Autism Myths and Misconceptions – Part 4 – All people with autism are locked in their own world

640_AutismOne of the reasons that people were so afraid of autism in the past was because in their ignorance they had a belief that everybody with autism would sink in to an almost coma like state, and be completely irresponsive to any stimuli.  The worrying thing is not that beliefs like this existed – ignorance always breeds misconceptions – but that beliefs like this, and therefore ignorance, are still prevalent today.

This belief probably comes from the fact that some people with autism will find it hard to interact with those around them.  Some people may simply sit and rock, and not really respond to anything that is said to them, and others may gaze at a wall and never speak.  This may be a reality, but it is not something that affects everybody with autism.  Knowledge and understanding of autism amongst average people on the street is much better now than it was even five years ago, but an unfortunately large number of people still have stereo-typical images in their head – for some of these people that image is the savant, and for others it is the typical seventies autism poster-boy; completely silent and unresponsive, not interacting with anything or anyone around him.  The key thing that someone should remember when speaking about autism, is that autism is a spectrum – people don’t think of the colour spectrum as being comprised of only different shades of green.  They know that it is vast, and the colour green, and all its variants only play a small part in it.  The autism spectrum is exactly the same.
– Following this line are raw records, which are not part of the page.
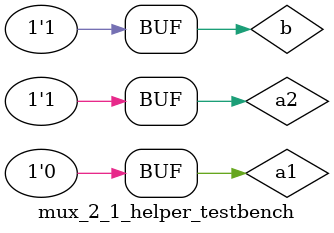
<source format=v>
`define DELAY 20
module mux_2_1_helper_testbench(); 
reg a1,a2, b;
wire res;

mux_2_1_helper fatb (res, a1, a2, b);

initial begin
//a = 32'b00000000000000000000000000111001; b = 32'b00000000000000000000000000000011;

a1 = 1'b1; a2 = 1'b1; b = 1'b0;
#`DELAY;
a1 = 1'b0; a2 = 1'b1; b = 1'b1;
#`DELAY;
end
 
 
initial
begin
$monitor("time = %2d, \na1 = %1b, \na2 = %1b, \nb = %1b, \nres = %1b", $time, a1, a2, b, res);
end
 
endmodule
</source>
Also, even if somebody appears to be unresponsive and lost in their own world, that doesn’t mean that their brain isn’t working.  There are numerous cases of people who are unable to communicate or interact verbally, picking up a pen or sitting at a laptop and writing incredibly eloquently, and powerfully about their experiences and interactions with the world, and the people around them – just because something can’t be seen doesn’t mean that it is not there.  The fear that is generated in people by somebody who doesn’t talk is incredible.  The idea of acceptance and understanding seems tested to its limit by somebody who can’t show how grateful they are for that understanding and acceptance.  But the reality is, things have moved on since the 1970s, and just as it is no longer acceptable for the racist parlance of the day to be used in this day and age, neither is it acceptable for people to react with fear or revulsion at the idea of somebody finding it difficult to interact with what is around them.  Neither is it ok to pity these people.  They should be treated the same as everybody else, and accorded the same level of respect and dignity.  Just because they might not be able to ask for this themselves does not make it any less important.

This stereo-type is fortunately becoming less common as people are gaining more of an understanding of what the word spectrum actually means.  This is good, as it would be worrying if entire generations of people were leaving school without this basic information. But like all misconceptions about autism, it should be removed from the general consciousness completely.